Dennoch, heute ist die Kombination obsolet. Entweder man trägt einen Cut, einen Smoking oder einen Frack - je nach Anlass.

Der Frack war bis in die 20er Jahre die übliche Dienstkleidung von Parlamentariern, das war Herrn Stresemann zu umständlich, deswegen stufte er den Frack herunter.

Nein, das war eher der Cut. Nur zu hochoffiziellen Veranstaltungen der Frack am Tage. Nur so funktioniert die Vereinfachung ja auch. Statt den ganzen Anzug zu wechseln vom Cut zum Tagesanzug in Schwarz wird nur das Sakko gewechselt. Es wurde der Cut heruntergestuft, nicht der Frack. Vom Frack hat der Stresemann kein einziges Teil.

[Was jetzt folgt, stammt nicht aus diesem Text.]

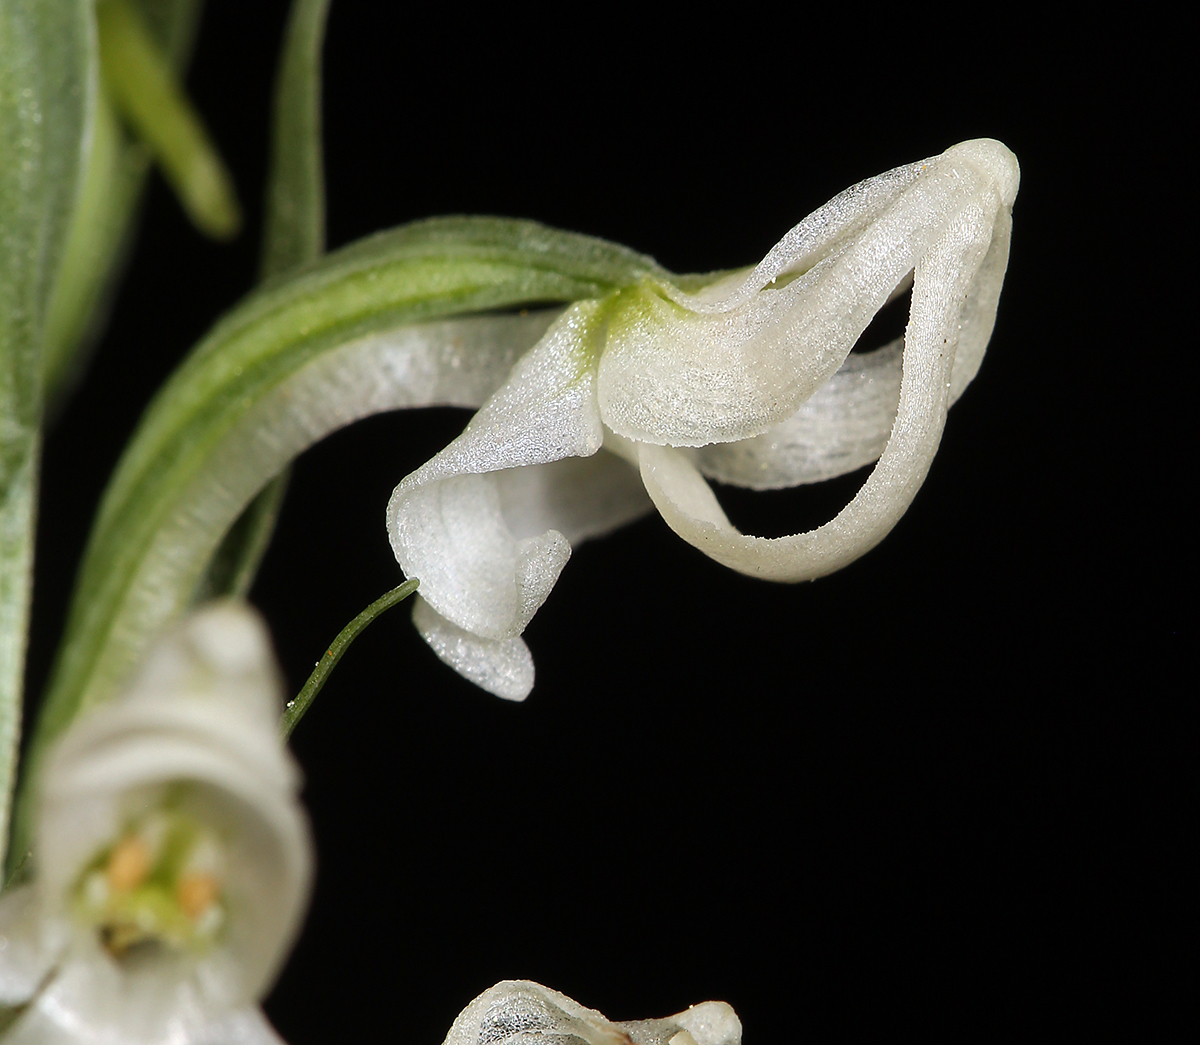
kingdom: Plantae
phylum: Tracheophyta
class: Liliopsida
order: Asparagales
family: Orchidaceae
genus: Platanthera
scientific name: Platanthera dilatata
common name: Bog candles
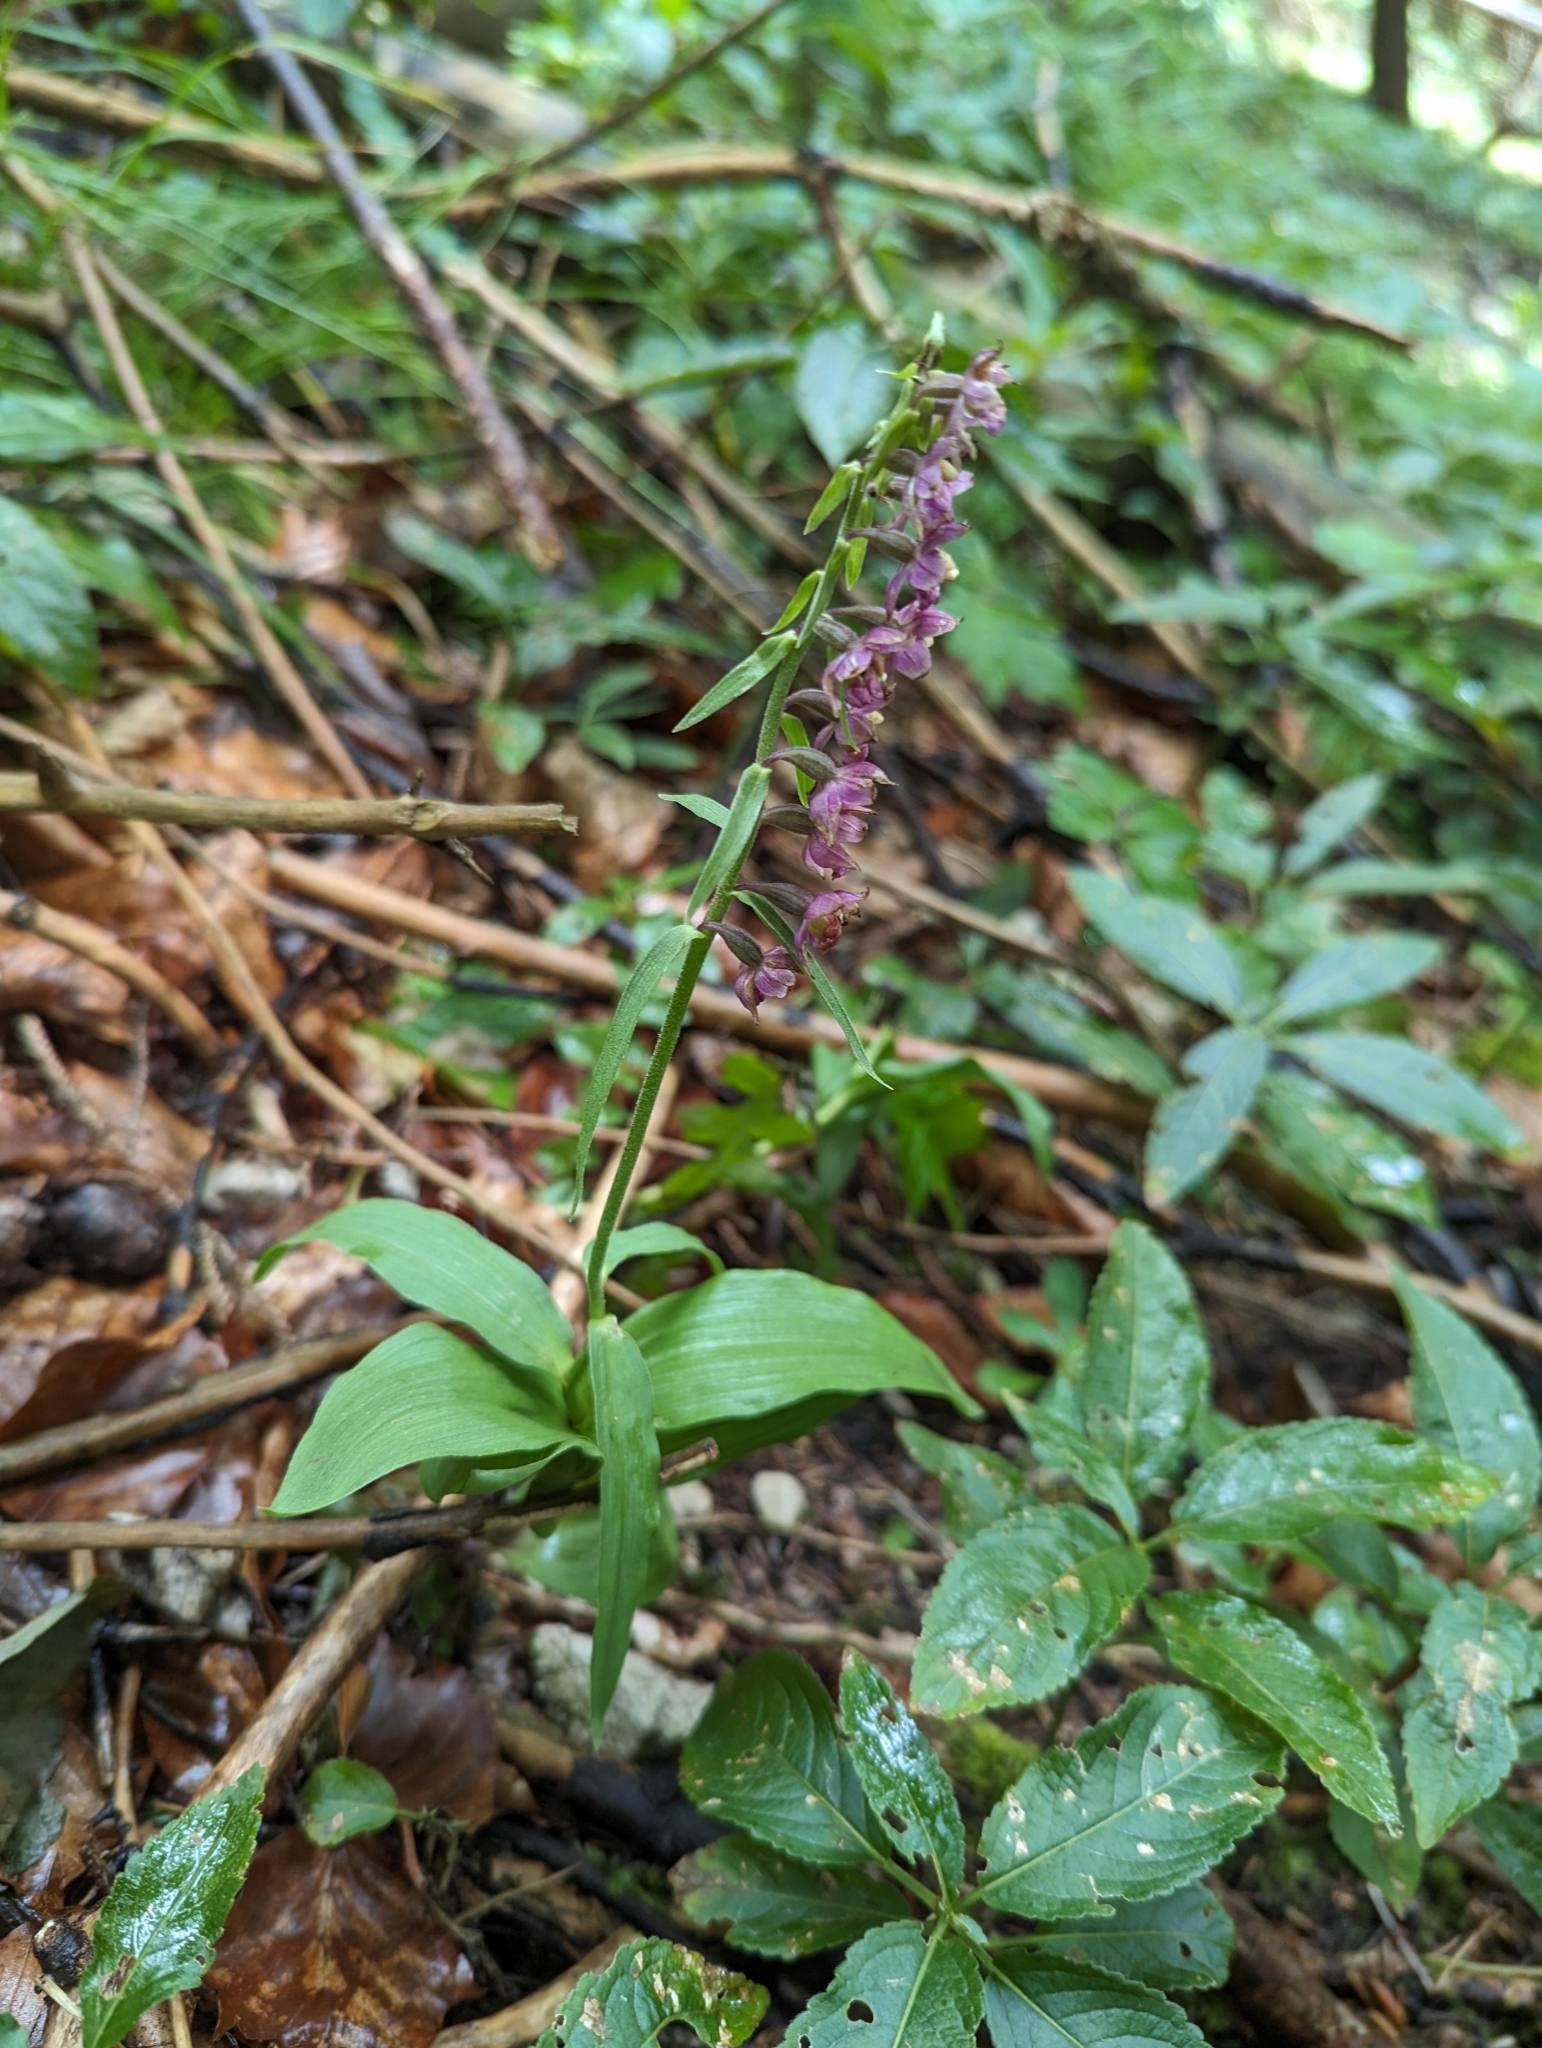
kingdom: Plantae
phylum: Tracheophyta
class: Liliopsida
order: Asparagales
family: Orchidaceae
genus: Epipactis
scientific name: Epipactis atrorubens
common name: Dark-red helleborine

Der Stresemann war dann in einigen zivilen preußischen Kreisen recht populär, siehe die frühen Zeichnungen von Loriot. http://edit.karikaturmuseum.at/de/a...ges/649e6630-bfd4-4d4b-a7c0-0170961872fe.jpeg

Der Stresemann, als "Mischpoke" aus Cut, Anzug und Frack ist eine pragmatische deutsche "Entwicklung", den ich im Ausland noch nie gesehen habe und mit dessen Beschreibung weder in den USA noch hier keiner jemals etwas anfangen konnte.

Die Tracht gibt es auch nur in Süddeutschland, trotzdem hat sie ihre Berechtigung, (weil Bayern und Österreichern Uniform einfach nicht steht ;) )
 
Zumindest ins spätere 19. Jahrhundert hinein war der Frack mW noch die übliche Kleidung des Prüflings bei Universitätsexamen. Ich kann jetzt aber nicht sagen, wann das außer Gebrauch kam.

Ich würde aus der eigenen Familiengeschichte die Weimarer Republik als Wendepunkt bezeichnen. Der Frack als monarchistisch, der schwarze Anzug dann republikanisch. Seit Weimar ist der schwarze Anzug die richtige Wahl für offizielle Veranstaltungen in Deutschland (nicht für hochoffizielle), heute verwässert das zum blauen oder grauen Anzug, der damals eher als Alltagsanzug galt, aber heute kann man froh sein, wenn überhaupt noch jemand einen Anzug hat.